Zero Trust dunque si sta facendo strada nelle organizzazioni IT per un’ampia varietà di casi d’uso e ambienti di sicurezza specifici. Tuttavia, i requisiti unici degli ambienti OT, combinati con processi industriali e infrastrutture critiche, possono ostacolarne le implementazioni. Molti dispositivi OT infatti non sono facilmente collocabili all’interno di un’area Zero Trust microsegmentata. Talune implementazioni Zero Trust inoltre si limitano a proteggere gli scenari di accesso remoto, sostituendo soluzioni di accesso VPN, e non l’intera rete e tutti i dispositivi. «Le reti OT non devono accedere alle reti pubbliche, ma mantenere un concetto di AirGap, vale a dire adottare tutte quelle misure di sicurezza che isolano fisicamente un’infrastruttura critica da qualsiasi collegamento con il mondo esterno, come per esempio Internet» – afferma Venanzini di Trend Micro. «Partendo da questo assunto, nulla potrebbe comunicare con l’esterno e il paradigma Zero Trust verrebbe a fallire. Tuttavia, in maniera pragmatica il concetto può essere riassunto nel non fidarsi di nessuno, validando sempre le connessioni verso gli apparati e verificando gli accessi agli apparati. Inoltre è importante verificare che la device target sia esente da virus, che non possa subire modifiche e che possa dialogare solo con servizi autorizzati».
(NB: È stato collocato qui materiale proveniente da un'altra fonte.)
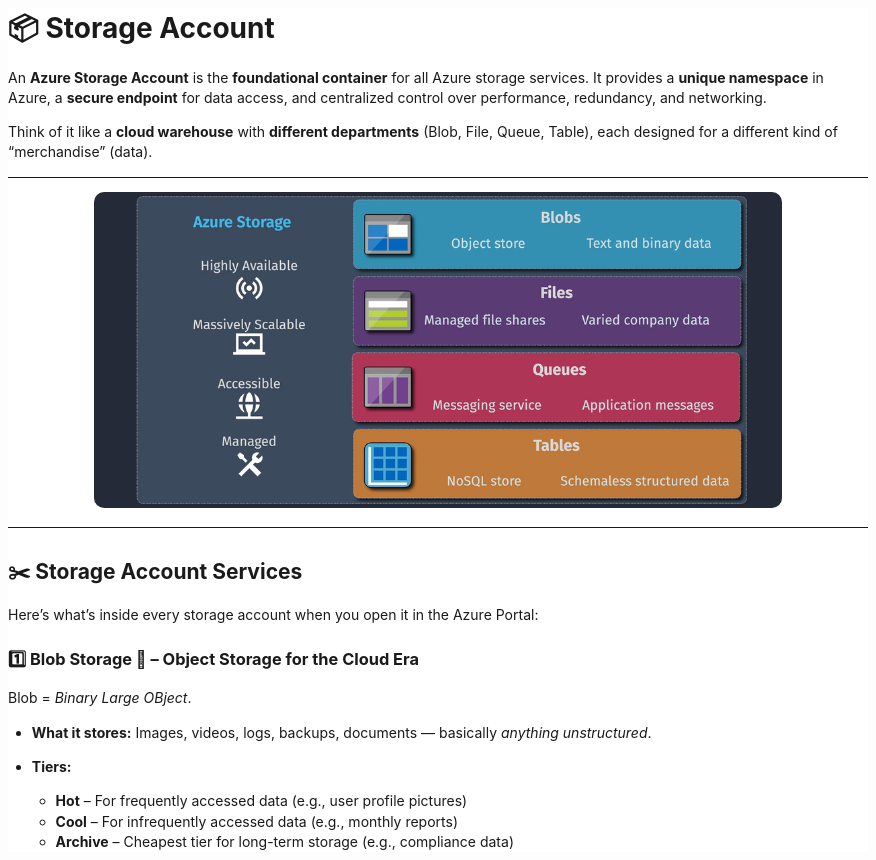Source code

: # 📦 **Storage Account**

An **Azure Storage Account** is the **foundational container** for all Azure storage services. It provides a **unique namespace** in Azure, a **secure endpoint** for data access, and centralized control over performance, redundancy, and networking.

Think of it like a **cloud warehouse** with **different departments** (Blob, File, Queue, Table), each designed for a different kind of “merchandise” (data).

---

<div align="center">
  <img src="images/st-types.png" alt="Storage Types" style="width: 80%; border-radius: 10px;">
</div>

---

## ✂️ **Storage Account Services**

Here’s what’s inside every storage account when you open it in the Azure Portal:

### 1️⃣ **Blob Storage** 🫙 – Object Storage for the Cloud Era

Blob = _Binary Large OBject_.

- **What it stores:** Images, videos, logs, backups, documents — basically _anything unstructured_.
- **Tiers:**

  - **Hot** – For frequently accessed data (e.g., user profile pictures)
  - **Cool** – For infrequently accessed data (e.g., monthly reports)
  - **Archive** – Cheapest tier for long-term storage (e.g., compliance data)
Il primo ostacolo alla diffusione dello Zero Trust in ambienti OT – osserva Howe di Zscaler – è quello di eliminare qualsiasi interazione umana con la rete. «L’accesso alla rete deve essere trasformato in un accesso granulare sicuro alle singole applicazioni. Una volta esclusi gli operatori, le aziende possono iniziare a concentrarsi sui controlli complessi necessari tra i vari workload. Spesso si inizia con la creazione di segmenti di servizi OT, identificando le tipologie di sistemi e la loro comunicazione, per poi ridurle al minimo indispensabile». Più cauto il parere di Matteo Trombin di Axians Italia secondo cui l’adozione di un paradigma Zero Trust affrontato con criteri analoghi al settore IT, potrebbe non fornire la necessaria garanzia di operatività dei sistemi industriali. «ll percorso verso la Zero Trust Architecture in ambito industriale deve essere accompagnato da soluzioni tecnologiche in grado di rilevare potenziale traffico non legittimo, oltre ai partner in grado di trasformare queste segnalazioni in policy che, una volta applicate, non interferiscano con i servizi critici». Anche Tieghi di CLUSIT, concorda sulla complessità di utilizzare un approccio Zero Trust in un ambiente OT. «Alcuni vincoli sono dati dal fatto che molti dispositivi non supportano SDN ed IPv4/IPv6; altri dall’impossibilità di definire criteri di autenticazione tra chi trasmette e chi riceve. È però altrettanto vero – prosegue Tieghi –  che anche lo standard IEC 62443, vero mantra per la OT cybersecurity, spinge verso la micro-segmentazione, con la definizione di “zone omogenee per livello di sicurezza” e verso la definizione e realizzazione di “conduit”, intesi come singoli canali di comunicazione tra una zona e l’altra, dove monitorare e controllare tutto ciò che gli passa all’interno». In prospettiva – prevede Tieghi – l’approccio Zero Trust sarà centrale per le applicazioni IIoT, dove un numero importante di dispositivi comunicherà tra loro e con centri di controllo remoto. «Sarà quindi importante verificare la corretta implementazione dei meccanismi di autenticazione sui dispositivi da connettere ai sistemi e certamente avrà un ruolo importante la gestione della supply chain del software».